The fatty acids are used either in muscle tissue to generate energy or in fat tissue to build up endogenous triglycerides as storage fat. After about ten hours of food abstinence, no more chylomicrons can be detected in the blood because the triglycerides are then completely broken down. Other components of the blood are the so-called VLDL (very low density lipoprotein). These structural units are released from the liver and contain triglycerides, phospholipids and cholesterol. The VLDL transport these components through the bloodstream from the liver to the individual organs.
In this way, the triglycerides are broken down by the lipoprotein lipase and the released fatty acids are absorbed by the body cells. The decrease in triglycerides converts the VLDL into LDL (Low Density Lipoprotein). The LDL mainly contain phospholipids, cholesterol esters and lipoproteins
Education, occurrence, properties & optimal values
Lipoprotein lipase is synthesized in the liver. In addition to the pancreatic lipases, it represents another extracellular lipase. The LPL is located on the outside of the membranes of endothelial cells of various organs, including fat cells. There it is connected to the cell membranes via so-called proteoglycans.

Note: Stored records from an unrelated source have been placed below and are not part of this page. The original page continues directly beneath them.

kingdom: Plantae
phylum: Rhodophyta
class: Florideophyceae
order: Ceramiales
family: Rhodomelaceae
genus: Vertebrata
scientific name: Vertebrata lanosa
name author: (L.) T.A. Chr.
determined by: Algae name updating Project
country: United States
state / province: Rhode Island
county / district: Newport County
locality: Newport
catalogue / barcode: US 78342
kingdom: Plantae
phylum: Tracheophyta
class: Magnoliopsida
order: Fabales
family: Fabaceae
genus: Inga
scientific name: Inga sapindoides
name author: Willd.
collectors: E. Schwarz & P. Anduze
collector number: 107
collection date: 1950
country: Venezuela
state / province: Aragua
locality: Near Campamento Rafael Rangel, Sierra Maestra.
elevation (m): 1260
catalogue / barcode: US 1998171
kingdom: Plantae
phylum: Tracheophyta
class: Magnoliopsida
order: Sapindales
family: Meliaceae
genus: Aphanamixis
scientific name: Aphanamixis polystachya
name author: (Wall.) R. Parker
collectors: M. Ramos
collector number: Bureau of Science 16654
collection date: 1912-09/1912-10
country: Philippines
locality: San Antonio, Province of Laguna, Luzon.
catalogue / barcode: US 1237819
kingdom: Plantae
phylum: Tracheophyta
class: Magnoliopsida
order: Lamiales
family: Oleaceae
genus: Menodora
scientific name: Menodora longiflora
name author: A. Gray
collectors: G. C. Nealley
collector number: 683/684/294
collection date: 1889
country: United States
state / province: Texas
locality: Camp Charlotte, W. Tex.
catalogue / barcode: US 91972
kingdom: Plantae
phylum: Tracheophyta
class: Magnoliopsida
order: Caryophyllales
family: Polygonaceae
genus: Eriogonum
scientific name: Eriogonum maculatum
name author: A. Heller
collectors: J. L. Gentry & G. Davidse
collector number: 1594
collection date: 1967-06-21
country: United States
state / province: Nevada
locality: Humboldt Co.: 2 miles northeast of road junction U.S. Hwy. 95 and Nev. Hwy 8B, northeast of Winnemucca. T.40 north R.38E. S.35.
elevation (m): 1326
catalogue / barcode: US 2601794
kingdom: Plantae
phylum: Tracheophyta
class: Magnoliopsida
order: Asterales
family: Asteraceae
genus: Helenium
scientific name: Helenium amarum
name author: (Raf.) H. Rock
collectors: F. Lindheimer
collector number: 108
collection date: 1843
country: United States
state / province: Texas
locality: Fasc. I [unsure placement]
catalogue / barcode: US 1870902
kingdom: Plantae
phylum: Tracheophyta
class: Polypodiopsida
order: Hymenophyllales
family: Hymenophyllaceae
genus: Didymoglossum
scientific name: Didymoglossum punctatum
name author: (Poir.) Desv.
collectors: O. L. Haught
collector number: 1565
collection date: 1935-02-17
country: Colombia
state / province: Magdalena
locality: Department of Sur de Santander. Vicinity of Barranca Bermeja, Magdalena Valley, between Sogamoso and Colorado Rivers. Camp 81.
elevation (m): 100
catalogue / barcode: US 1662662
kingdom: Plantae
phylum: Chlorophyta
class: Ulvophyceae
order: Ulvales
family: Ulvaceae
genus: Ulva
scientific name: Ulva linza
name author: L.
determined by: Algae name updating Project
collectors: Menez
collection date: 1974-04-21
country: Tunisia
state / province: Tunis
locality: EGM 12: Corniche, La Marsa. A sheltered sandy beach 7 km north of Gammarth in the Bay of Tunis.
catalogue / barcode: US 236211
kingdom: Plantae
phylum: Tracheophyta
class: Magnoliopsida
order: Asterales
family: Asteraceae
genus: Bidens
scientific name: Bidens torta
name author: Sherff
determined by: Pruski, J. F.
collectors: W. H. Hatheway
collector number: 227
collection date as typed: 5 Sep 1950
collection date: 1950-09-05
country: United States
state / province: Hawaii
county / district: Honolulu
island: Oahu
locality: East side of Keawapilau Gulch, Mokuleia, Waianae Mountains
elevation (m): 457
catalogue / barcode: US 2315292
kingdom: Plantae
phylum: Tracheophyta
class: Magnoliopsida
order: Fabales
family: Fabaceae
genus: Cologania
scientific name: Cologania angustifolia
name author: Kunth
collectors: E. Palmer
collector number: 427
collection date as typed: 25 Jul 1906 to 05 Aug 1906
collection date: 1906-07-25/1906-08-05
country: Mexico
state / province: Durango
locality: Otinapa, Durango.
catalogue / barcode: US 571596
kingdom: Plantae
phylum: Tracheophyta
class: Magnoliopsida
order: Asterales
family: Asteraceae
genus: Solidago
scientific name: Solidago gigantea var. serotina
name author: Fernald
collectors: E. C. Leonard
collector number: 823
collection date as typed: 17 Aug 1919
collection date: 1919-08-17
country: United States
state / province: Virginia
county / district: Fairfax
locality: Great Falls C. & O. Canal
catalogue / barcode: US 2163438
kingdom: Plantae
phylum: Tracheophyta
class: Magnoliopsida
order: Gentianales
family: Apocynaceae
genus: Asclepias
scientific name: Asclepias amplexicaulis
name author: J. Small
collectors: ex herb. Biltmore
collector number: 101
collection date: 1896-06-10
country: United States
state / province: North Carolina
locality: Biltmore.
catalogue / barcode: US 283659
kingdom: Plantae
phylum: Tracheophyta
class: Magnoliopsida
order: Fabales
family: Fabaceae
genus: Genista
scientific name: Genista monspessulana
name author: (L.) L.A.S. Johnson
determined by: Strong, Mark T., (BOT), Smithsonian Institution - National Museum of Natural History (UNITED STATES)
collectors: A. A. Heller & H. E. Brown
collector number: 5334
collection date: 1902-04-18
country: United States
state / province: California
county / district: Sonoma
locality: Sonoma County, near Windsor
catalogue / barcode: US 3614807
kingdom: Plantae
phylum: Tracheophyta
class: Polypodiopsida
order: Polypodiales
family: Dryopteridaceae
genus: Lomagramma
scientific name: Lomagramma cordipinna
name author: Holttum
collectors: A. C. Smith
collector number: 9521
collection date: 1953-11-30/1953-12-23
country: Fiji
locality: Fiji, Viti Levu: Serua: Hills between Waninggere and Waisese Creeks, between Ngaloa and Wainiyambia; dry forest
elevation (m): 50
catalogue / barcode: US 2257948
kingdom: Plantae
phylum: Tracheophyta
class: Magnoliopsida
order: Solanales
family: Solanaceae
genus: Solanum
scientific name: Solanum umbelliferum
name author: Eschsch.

However, it is of particular importance for the endothelial cells of the blood vessels, since here it can directly control the hydrolysis of the triglycerides in the chylomicrons and VLDLs. Heparin is injected to measure lipoprotease activity. Heparin ensures the release of the binding of the lipoprotein lipases from the proteoglycans, so that after a heparin injection there is an increased concentration of free lipoprotein lipases, which can thus be determined via their activity. This examination can, among other things, determine a deficiency in lipoprotein lipase.
Diseases & Disorders
The lack of lipoprotein lipase often leads to serious health problems. If there is too little lipoprotein lipase or if its activity is insufficient due to a genetic defect, the triglycerides in the chylomicrons and the VLDLs can only be broken down poorly or not at all.
The lipoprotein lipase deficiency can be primarily genetic, as well as secondary to chemotherapy, for example. Primary LPL deficiency is rare and is caused by an autosomal recessive genetic defect. A so-called chylomicronemia develops, which is characterized by a milky, creamy serum and is referred to as type I hyperlipidemia. The triglycerides in the chylomicrons are no longer broken down. As a result, severe pancreatides with milk intolerance and abdominal pain occur again and again.
In addition, bursting xanthomas and hepatomegaly develop constantly. The only treatment options are a low-fat diet and no alcohol. This disease is often caused by mutations in the LPL gene on chromosome 8 or in the APOC2 gene. The secondary form of type I hyperlipidemia usually occurs with chemotherapy and is only of a temporary nature.